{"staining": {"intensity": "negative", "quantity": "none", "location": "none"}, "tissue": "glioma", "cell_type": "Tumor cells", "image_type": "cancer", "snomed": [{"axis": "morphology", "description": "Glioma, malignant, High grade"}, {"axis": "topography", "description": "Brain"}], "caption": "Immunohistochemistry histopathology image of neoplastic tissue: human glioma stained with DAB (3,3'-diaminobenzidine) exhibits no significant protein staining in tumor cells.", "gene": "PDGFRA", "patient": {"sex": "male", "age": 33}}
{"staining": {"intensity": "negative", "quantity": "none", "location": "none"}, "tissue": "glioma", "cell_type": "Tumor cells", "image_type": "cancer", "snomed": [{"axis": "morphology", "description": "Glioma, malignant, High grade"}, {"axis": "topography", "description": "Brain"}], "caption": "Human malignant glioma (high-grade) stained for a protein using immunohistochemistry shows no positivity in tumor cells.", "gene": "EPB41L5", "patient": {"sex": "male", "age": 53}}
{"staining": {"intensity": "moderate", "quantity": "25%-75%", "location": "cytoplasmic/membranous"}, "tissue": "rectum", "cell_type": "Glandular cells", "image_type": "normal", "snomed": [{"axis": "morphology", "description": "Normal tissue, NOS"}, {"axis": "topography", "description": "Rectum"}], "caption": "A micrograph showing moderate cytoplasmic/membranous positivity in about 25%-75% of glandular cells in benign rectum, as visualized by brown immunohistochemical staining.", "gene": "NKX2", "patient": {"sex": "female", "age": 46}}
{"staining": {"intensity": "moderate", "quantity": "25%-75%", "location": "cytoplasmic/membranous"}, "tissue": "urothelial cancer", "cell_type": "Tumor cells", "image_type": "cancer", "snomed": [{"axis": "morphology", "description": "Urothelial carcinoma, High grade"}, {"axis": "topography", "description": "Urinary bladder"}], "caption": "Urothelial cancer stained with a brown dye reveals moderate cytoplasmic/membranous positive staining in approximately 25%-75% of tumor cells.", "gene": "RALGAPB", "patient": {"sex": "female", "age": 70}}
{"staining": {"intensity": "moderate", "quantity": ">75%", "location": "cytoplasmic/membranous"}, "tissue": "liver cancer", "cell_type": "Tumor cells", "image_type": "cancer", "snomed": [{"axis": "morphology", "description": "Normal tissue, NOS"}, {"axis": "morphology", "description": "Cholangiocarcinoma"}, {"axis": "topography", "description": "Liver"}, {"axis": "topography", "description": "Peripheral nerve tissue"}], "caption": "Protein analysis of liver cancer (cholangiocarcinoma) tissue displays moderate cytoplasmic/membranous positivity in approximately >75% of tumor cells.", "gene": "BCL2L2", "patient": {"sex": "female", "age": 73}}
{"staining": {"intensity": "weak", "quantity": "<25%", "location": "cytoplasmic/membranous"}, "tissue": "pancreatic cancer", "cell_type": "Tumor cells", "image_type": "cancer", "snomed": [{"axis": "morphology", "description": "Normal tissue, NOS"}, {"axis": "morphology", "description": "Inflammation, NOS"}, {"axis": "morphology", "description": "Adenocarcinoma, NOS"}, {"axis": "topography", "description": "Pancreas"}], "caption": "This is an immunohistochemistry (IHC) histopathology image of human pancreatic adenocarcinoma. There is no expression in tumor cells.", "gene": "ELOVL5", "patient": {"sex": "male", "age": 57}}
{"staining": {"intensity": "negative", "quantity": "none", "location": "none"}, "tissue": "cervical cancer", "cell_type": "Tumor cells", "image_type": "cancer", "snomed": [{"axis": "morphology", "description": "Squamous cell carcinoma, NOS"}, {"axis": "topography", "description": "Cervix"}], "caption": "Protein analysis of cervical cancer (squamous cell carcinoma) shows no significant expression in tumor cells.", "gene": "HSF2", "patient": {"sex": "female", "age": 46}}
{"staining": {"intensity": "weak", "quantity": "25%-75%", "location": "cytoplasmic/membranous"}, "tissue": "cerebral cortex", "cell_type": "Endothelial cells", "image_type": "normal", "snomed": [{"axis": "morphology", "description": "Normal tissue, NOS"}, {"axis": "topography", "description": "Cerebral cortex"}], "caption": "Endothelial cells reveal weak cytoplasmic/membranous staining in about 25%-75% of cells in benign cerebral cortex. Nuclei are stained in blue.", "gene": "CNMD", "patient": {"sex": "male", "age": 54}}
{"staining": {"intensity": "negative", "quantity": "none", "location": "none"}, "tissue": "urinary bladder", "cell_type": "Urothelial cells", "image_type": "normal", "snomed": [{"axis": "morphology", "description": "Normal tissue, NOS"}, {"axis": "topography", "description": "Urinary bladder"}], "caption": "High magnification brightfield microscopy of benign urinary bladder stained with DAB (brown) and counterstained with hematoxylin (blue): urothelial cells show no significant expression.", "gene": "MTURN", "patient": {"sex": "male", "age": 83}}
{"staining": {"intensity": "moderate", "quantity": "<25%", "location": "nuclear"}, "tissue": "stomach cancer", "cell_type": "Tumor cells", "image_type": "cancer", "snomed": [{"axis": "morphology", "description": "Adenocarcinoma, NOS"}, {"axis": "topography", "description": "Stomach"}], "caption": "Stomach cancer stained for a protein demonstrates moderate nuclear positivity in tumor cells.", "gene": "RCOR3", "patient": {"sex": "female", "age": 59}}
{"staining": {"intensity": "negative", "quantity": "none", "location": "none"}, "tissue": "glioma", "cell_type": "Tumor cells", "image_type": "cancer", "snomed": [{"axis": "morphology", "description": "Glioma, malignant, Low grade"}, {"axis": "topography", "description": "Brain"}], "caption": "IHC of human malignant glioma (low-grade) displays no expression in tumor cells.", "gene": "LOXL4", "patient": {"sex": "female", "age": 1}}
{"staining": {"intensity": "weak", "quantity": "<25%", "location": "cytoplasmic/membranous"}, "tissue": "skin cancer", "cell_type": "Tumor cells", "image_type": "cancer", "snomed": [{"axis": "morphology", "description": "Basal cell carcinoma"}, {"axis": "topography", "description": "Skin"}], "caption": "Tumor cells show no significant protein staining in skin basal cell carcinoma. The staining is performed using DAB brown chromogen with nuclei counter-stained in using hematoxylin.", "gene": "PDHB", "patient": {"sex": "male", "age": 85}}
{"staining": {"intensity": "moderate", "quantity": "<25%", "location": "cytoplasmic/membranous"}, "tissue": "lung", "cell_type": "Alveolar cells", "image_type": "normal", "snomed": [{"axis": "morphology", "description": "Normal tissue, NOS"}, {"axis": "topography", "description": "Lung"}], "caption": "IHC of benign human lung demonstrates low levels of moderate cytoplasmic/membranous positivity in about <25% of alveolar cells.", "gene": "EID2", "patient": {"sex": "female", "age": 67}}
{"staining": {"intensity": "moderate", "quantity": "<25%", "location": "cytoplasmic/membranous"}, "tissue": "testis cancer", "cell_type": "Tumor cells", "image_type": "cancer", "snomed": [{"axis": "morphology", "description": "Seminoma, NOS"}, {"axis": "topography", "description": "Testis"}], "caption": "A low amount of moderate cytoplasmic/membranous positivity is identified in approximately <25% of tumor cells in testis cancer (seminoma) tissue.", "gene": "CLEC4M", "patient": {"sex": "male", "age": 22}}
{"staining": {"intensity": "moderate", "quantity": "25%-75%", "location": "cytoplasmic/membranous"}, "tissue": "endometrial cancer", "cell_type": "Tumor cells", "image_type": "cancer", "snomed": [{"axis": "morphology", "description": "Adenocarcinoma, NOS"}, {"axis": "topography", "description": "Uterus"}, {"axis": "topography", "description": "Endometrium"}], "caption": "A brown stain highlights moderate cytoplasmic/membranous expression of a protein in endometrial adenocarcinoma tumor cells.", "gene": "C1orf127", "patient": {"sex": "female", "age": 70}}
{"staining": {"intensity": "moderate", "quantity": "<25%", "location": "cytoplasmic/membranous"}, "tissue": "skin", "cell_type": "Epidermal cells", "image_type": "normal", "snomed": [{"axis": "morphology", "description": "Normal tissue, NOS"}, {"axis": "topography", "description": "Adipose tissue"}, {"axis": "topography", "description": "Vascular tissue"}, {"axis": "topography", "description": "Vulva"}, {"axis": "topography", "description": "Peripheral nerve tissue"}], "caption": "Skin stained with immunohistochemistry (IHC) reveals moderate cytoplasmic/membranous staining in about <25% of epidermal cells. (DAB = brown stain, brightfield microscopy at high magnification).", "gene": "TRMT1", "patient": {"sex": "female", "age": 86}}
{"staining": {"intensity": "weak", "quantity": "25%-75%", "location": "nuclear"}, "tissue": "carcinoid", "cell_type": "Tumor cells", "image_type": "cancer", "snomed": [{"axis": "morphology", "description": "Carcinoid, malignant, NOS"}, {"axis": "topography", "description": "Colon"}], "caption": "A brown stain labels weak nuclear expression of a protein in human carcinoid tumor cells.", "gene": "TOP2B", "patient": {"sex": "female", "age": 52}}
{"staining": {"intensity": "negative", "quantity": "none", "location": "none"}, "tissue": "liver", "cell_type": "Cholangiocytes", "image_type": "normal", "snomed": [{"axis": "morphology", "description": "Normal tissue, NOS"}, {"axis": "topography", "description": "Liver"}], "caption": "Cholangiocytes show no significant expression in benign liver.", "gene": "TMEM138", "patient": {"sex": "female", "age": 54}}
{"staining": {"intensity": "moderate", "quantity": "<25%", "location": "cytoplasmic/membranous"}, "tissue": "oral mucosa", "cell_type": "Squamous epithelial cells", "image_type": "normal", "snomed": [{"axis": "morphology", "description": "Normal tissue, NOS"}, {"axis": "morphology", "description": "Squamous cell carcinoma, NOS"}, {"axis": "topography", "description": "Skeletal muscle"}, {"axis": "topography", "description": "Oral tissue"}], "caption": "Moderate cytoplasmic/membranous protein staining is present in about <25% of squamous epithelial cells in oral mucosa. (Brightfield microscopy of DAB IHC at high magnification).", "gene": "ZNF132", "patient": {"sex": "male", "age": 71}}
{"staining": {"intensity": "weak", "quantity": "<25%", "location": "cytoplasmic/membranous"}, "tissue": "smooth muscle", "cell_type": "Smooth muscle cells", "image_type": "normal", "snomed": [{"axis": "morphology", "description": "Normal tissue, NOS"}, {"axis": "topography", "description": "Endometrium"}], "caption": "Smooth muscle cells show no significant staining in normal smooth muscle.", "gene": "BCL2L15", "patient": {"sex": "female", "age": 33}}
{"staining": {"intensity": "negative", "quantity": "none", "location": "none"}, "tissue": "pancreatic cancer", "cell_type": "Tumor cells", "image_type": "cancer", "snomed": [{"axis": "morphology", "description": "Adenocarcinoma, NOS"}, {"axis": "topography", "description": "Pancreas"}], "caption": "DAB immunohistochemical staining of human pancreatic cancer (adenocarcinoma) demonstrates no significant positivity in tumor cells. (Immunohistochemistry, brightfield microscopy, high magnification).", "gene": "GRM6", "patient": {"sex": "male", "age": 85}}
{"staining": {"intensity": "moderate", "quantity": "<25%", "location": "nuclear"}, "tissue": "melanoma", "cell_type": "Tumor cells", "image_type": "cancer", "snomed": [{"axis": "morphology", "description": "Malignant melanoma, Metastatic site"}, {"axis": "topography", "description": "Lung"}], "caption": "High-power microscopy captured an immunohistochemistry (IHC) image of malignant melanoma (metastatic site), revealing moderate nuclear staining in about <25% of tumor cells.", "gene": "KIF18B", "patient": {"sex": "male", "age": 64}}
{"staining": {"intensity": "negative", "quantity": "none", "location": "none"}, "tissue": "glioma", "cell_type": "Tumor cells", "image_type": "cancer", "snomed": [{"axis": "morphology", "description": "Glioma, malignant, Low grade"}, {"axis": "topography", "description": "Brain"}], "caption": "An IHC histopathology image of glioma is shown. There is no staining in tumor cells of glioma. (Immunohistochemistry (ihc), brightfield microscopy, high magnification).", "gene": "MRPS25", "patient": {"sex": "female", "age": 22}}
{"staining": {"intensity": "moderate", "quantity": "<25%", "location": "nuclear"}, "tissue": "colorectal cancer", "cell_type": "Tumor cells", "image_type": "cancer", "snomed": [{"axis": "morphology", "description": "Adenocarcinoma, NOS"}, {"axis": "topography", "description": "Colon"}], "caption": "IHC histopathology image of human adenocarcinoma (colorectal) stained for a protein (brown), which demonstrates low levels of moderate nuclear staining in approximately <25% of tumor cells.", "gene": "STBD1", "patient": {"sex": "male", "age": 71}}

───

▶ [Try it]: In the data above, find the line with "magnification brightfield microscopy" and the line with "of human malignant". Retype both, plus every line between them, exactly.

▶ [Output for this task]:
{"staining": {"intensity": "negative", "quantity": "none", "location": "none"}, "tissue": "urinary bladder", "cell_type": "Urothelial cells", "image_type": "normal", "snomed": [{"axis": "morphology", "description": "Normal tissue, NOS"}, {"axis": "topography", "description": "Urinary bladder"}], "caption": "High magnification brightfield microscopy of benign urinary bladder stained with DAB (brown) and counterstained with hematoxylin (blue): urothelial cells show no significant expression.", "gene": "MTURN", "patient": {"sex": "male", "age": 83}}
{"staining": {"intensity": "moderate", "quantity": "<25%", "location": "nuclear"}, "tissue": "stomach cancer", "cell_type": "Tumor cells", "image_type": "cancer", "snomed": [{"axis": "morphology", "description": "Adenocarcinoma, NOS"}, {"axis": "topography", "description": "Stomach"}], "caption": "Stomach cancer stained for a protein demonstrates moderate nuclear positivity in tumor cells.", "gene": "RCOR3", "patient": {"sex": "female", "age": 59}}
{"staining": {"intensity": "negative", "quantity": "none", "location": "none"}, "tissue": "glioma", "cell_type": "Tumor cells", "image_type": "cancer", "snomed": [{"axis": "morphology", "description": "Glioma, malignant, Low grade"}, {"axis": "topography", "description": "Brain"}], "caption": "IHC of human malignant glioma (low-grade) displays no expression in tumor cells.", "gene": "LOXL4", "patient": {"sex": "female", "age": 1}}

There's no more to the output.